ASSIGNMENT:
An exact repetition of the data is required; no picture should appear in it.

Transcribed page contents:
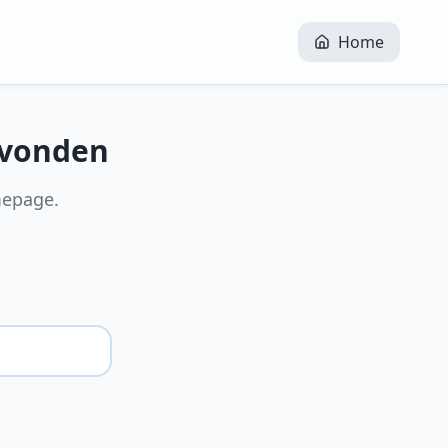
Home
evonden
mepage.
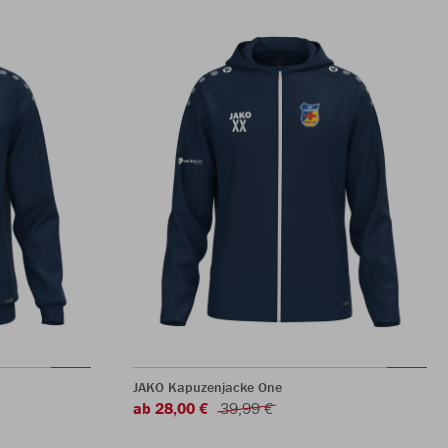
JAKO Kapuzenjacke One
ab 28,00 €
39,99 €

WRITTEN ANSWER:
Home
evonden
mepage.
JAKO Kapuzenjacke One
ab 28,00 €
39,99 €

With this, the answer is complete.